Nous avons tout partagé – les rendez-vous, les résultats, les prises de sang, les analyses, les radios, les contrôles, les opérations, les rechutes, les espoirs, les doutes, les chimiothérapies, les pharmacies, les salles d’attente, les chirurgies.
Nous avons partagé aussi le reste : le regard des autres, les publicités des assurances obsèques qui arrivent dans la boîte aux lettres peu de temps après le diagnostic, les cheveux qui tombent par poignées, le choix d’une perruque, la tonte des cheveux, le jour où on enlève le postiche, le corps qui maigrit, faiblit, les hospitalisations d’urgence, les ponctions d’ascite, la mort des compagnons de chimio, le silence des soignants, le regard compassionnel de ceux qui savent, les troubles visibles dans l’œil du médecin.
Et puis un jour, le médecin m’a demandé de venir dans son bureau pour me dire qu’il ne restait plus que trois semaines de vie à Marie-Claude. Passons les détails. On veut juste alors que ce que l’on sait, soi, l’autre ne le sache surtout pas. Nul besoin de dire à l’autre que le mois prochain il sera sous terre. Ou que, cette année, nous ne pourrons fêter l’anniversaire de notre filleul comme nous le faisons rituellement. Ou qu’à Noël elle ne serait plus là pour choisir les cadeaux des filles de notre filleul. Que fait-on alors ?
On se met en quête d’une confirmation, d’une validation. Le médecin peut se tromper. On se raccroche à l’idée que l’erreur est humaine. On se dit que certains se sont gravement trompés. Pourquoi pas pour nous ? Et le déni s’empare de nous sans qu’on s’en aperçoive, même quand, c’est mon cas, on a assez réfléchi sur la dénégation pour lui avoir consacré un livre[Le réel n’a pas eu lieu, Autrement, 2014]…

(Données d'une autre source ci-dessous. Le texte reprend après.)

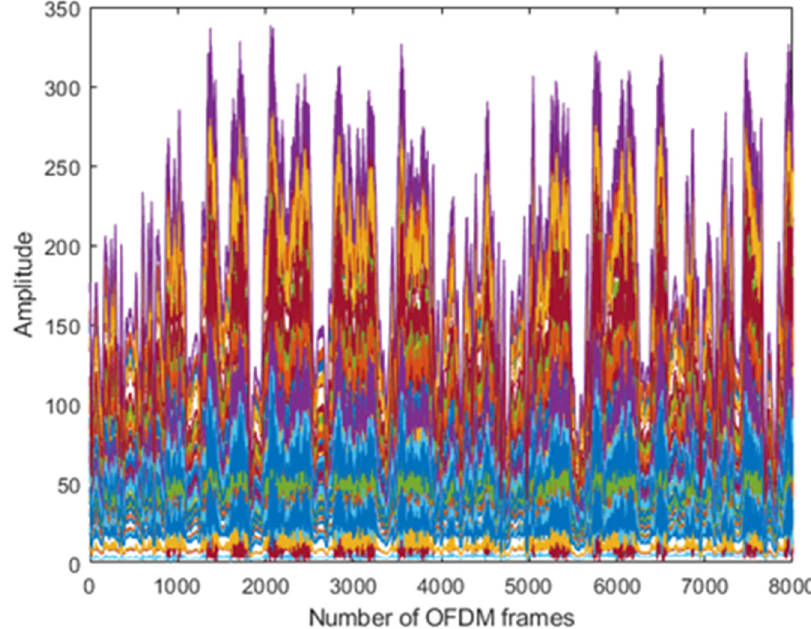
Figure 5. WCSI amplitude response of running activity experiment.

Il faut vivre avec cette vérité dont on se demande pourquoi elle a été délivrée. J’ai fait savoir au médecin que Marie-Claude était pour l’euthanasie. On m’a rétorqué : « Vous n’y pensez pas, c’est interdit. » Mais c’est autorisé d’annoncer la date de décès de la personne avec laquelle on voulait vieillir et mourir ? Au nom de quelle étrange vertu ? La vérité ? Ou de quel étrange vice ? Affirmer son pouvoir de tuer l’âme de celui qui va rester ?

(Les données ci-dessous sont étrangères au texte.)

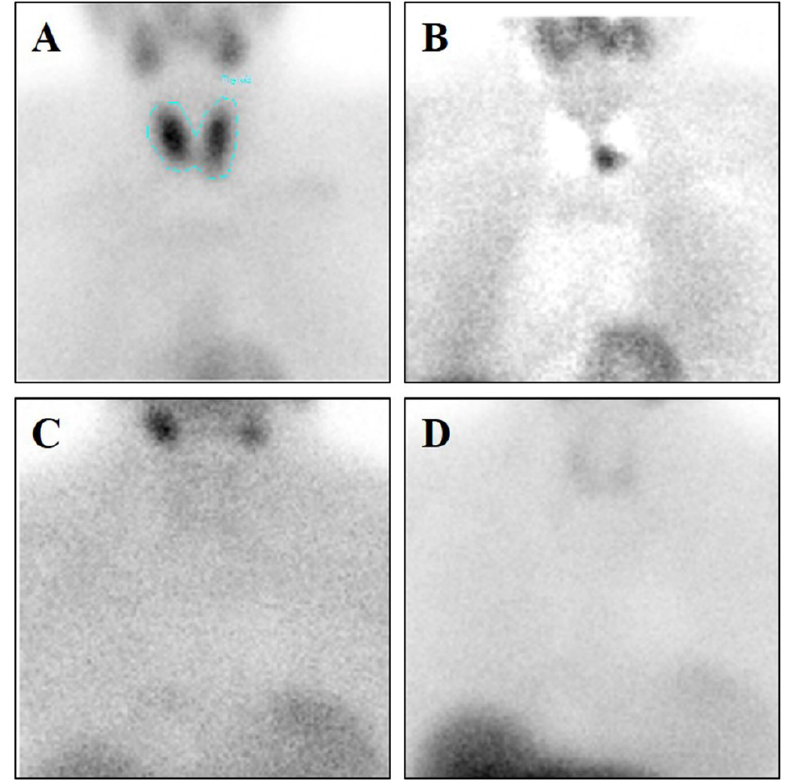
Figure 1. [ 99 mTc]Sestamibi Single Photon Emission Computed Tomography (SPECT) Analysis. ( A )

Certes l’euthanasie est interdite. Sauf pour ceux qui ont de l’argent et peuvent aller en Suisse ou ont des amis médecins qui les aideront. Nous avions, hélas, depuis le temps, des amis médecins. L’un d’entre eux a fait le nécessaire. Je le dis aujourd’hui car il est mort quelque temps après, lui aussi.
La question n’est plus pour ou contre l’euthanasie, puisqu’elle est régulièrement pratiquée en catimini, dans le silence et le secret, en douce, par compassion des médecins et par amour pour ceux qui veulent qu’à la mort qui suffit bien, on n’ait pas besoin d’ajouter le spectacle de sa mort à celui qui va mourir. L’agonie n’est bonne à rien.
Ne pas légiférer n’est pas empêcher l’euthanasie, mais la reléguer aux pratiques clandestines qui sont les plus à même de laisser les mains libres aux soignants pathologiques qui tuent en croyant aider, alors qu’on ne leur a rien demandé. L’euthanasie n’est pas donner la mort, mais empêcher que la mort de l’être aimé devienne un spectacle dégradant qu’on lui inflige. C’est éviter une cruauté – ce qui est toujours amour.